» Exercise objective
The data should be printed in full, character for character.

── Supplied data

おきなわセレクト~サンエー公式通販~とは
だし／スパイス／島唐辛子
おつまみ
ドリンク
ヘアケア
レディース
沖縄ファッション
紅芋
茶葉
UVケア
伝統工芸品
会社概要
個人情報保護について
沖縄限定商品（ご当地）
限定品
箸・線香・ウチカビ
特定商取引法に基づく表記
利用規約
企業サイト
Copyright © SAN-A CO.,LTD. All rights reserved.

────

» Written reply
おきなわセレクト~サンエー公式通販~とは
だし／スパイス／島唐辛子
おつまみ
ドリンク
ヘアケア
レディース
沖縄ファッション
紅芋
茶葉
UVケア
伝統工芸品
会社概要
個人情報保護について
沖縄限定商品（ご当地）
限定品
箸・線香・ウチカビ
特定商取引法に基づく表記
利用規約
企業サイト
Copyright © SAN-A CO.,LTD. All rights reserved.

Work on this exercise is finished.